O ato unificado teve bastante repercussão na mídia cearense. Os movimentos de mulheres estão organizando um momento para avaliação do ato e discutindo a possibilidade da construção de uma frente feminista unificada no Ceará. Para a Secretária de Mulheres do PCdoB Ceará, Nágyla Drumond: “As mulheres são protagonistas da luta contra o capitalismo. Sabemos que somos fundamentais no processo revolucionário, que há de desconstruir essa sociedade patriarcal e hierárquica, que insiste em nos privar de direitos. O socialismo é o caminho e nós, mulheres, somos suas construtoras.”

Marielle, Stefhani, Ingrid e Dandara

As homenageadas pelos movimentos de mulheres do Ceará tornaram-se ícones da luta das mulheres após serem todas brutalmente assassinadas. Marielle Franco era vereadora pelo PSOL na cidade do Rio de Janeiro, negra, lésbica e enfrentava o poder masculino, branco, hétero e elitista dentro da Câmara Municipal. No próximo dia 14 de março, completará um ano do seu assassinato, cujas investigações caminham para um homicídio motivado por razões políticas.

Stefhani Brito era cearense, tinha apenas 22 anos e foi assassinada no primeiro dia do ano de 2018, pelo ex-companheiro que não aceitava o fim do relacionamento. Seu corpo foi encontrado às margens da Lagoa da Libânia, no Mondubim, com as duas pernas quebradas e vários golpes de faca. A vizinhança relatou à polícia que viu Stefhani sendo agredida pelo ex, mas ninguém interviu. O assassino foi preso no final de fevereiro de 2019, em uma cidade no Pará e trazido para um presídio em Fortaleza, onde aguardará julgamento pelo crime de feminicídio.

Ingrid Mayara era uma jovem cearense que foi assassinada por um tiro fatal da Polícia Militar, durante uma intervenção desastrosa em uma festa de pré-carnaval, no Bairro Ellery, em 2013. Até hoje, nenhum responsável foi condenado pelo assassinato de Ingrid e de um outro rapaz que também foi vitimado no local.

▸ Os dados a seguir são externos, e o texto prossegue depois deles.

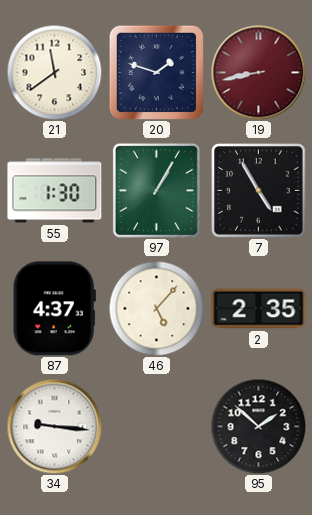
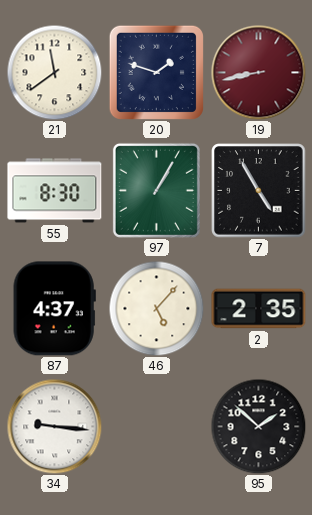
55: 1:30 -> 8:30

A mãe de Ingrid, Sandra Sales, luta por Justiça por sua filha, que deixou na época uma bebê de pouco mais de um ano.

Dandara Kethlen era a travesti cuja tortura e espancamento, que antecederam seu assassinato, foram gravados e circularam em redes sociais pelo mundo inteiro, ratificando a lamentável marca para o Brasil de país que mais matas mulheres travestis e transexuais no mundo. Dandara foi assassinada em 15 de fevereiro de 2017, mas apenas cinco acusados foram condenados, quatro aguardam julgamento por serem menores, dois permanecem foragidos e um já morreu. Pela primeira vez na história do Judiciário cearense, registrou-se que a homofobia e a transfobia foram agravantes para a motivação de um homicídio.